- Activity: Please write out only the lines running from the one with "root of tail: (204, 244)" through the last line of the listing, each exactly as given.

- Supplied records:
━━━

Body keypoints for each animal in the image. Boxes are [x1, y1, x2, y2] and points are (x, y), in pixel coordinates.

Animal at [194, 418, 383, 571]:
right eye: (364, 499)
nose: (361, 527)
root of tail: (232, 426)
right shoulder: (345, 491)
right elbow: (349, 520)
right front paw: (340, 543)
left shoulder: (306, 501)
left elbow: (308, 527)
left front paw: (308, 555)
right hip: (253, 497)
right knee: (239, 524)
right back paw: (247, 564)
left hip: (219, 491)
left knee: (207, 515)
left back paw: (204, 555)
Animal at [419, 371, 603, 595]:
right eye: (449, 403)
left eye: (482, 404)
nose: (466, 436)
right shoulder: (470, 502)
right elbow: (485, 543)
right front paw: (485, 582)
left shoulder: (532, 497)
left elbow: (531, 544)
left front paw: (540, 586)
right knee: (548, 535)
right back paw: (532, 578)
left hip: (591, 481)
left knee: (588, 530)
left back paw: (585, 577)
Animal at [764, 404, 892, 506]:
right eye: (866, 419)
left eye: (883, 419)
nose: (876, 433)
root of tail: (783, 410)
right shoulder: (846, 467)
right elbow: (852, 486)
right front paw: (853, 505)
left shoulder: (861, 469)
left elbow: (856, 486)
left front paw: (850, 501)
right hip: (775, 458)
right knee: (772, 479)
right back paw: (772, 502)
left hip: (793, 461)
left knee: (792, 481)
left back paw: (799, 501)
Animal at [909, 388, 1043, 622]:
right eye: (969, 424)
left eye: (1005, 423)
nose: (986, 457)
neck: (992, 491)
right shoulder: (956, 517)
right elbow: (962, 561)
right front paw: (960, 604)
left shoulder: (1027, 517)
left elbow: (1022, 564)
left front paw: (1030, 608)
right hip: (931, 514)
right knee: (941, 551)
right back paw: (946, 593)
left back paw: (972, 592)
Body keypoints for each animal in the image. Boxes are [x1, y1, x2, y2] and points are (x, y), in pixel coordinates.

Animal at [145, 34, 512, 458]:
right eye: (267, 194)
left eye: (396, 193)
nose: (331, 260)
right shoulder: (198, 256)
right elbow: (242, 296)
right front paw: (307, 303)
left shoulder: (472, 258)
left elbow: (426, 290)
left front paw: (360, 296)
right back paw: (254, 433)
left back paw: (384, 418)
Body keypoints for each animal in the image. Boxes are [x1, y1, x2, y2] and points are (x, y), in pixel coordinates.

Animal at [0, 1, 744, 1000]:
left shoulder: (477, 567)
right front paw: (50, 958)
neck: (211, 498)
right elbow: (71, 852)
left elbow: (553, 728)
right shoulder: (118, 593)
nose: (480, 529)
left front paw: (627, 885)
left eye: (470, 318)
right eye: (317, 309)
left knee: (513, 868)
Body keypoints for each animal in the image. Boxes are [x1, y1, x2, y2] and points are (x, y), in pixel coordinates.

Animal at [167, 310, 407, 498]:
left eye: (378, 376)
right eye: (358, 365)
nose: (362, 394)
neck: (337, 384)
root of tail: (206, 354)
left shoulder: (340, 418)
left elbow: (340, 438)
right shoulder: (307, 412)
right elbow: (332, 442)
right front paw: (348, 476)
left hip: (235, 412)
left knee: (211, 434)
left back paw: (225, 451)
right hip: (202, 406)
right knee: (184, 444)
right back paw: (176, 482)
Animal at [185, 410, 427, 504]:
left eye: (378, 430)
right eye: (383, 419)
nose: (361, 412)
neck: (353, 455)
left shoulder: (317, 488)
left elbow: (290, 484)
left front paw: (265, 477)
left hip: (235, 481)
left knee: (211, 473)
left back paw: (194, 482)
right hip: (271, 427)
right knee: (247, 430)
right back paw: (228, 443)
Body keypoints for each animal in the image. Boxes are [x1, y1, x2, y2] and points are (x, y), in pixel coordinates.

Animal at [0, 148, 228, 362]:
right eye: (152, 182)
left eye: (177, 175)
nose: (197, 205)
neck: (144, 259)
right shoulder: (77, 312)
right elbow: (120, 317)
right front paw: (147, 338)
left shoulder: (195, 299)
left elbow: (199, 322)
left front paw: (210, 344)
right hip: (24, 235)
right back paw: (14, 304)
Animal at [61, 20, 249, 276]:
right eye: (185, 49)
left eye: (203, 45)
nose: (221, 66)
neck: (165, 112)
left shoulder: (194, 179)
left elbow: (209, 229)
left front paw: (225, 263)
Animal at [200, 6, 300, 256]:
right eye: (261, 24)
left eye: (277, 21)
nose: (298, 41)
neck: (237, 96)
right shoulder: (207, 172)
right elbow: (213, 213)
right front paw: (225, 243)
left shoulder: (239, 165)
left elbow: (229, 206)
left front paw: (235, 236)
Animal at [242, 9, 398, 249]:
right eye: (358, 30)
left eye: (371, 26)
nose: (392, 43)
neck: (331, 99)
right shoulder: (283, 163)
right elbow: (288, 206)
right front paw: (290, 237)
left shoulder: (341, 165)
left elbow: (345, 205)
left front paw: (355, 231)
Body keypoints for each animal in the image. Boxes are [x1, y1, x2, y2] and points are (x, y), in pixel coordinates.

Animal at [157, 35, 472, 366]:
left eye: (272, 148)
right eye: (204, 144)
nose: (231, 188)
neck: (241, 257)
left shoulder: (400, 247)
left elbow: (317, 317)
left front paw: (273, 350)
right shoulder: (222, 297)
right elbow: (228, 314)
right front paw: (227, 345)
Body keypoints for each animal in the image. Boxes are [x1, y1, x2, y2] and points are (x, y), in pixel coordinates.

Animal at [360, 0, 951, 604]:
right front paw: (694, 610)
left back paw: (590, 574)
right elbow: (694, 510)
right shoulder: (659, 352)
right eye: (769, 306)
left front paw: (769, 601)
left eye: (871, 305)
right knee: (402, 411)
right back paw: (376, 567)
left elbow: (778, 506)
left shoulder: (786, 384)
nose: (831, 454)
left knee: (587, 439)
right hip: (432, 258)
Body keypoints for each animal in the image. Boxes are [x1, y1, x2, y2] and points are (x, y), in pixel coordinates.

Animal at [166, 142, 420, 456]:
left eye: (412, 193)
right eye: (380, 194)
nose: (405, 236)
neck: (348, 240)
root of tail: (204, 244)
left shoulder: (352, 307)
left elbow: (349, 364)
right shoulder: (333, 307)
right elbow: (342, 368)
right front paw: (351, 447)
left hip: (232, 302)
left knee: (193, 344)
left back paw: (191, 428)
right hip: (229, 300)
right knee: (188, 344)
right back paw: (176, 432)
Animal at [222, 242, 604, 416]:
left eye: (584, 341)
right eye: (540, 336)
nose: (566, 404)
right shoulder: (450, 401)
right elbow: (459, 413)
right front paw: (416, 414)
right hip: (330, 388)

━━━

- Finished exercise:
root of tail: (204, 244)
left shoulder: (352, 307)
left elbow: (349, 364)
right shoulder: (333, 307)
right elbow: (342, 368)
right front paw: (351, 447)
left hip: (232, 302)
left knee: (193, 344)
left back paw: (191, 428)
right hip: (229, 300)
right knee: (188, 344)
right back paw: (176, 432)
Animal at [222, 242, 604, 416]:
left eye: (584, 341)
right eye: (540, 336)
nose: (566, 404)
right shoulder: (450, 401)
right elbow: (459, 413)
right front paw: (416, 414)
right hip: (330, 388)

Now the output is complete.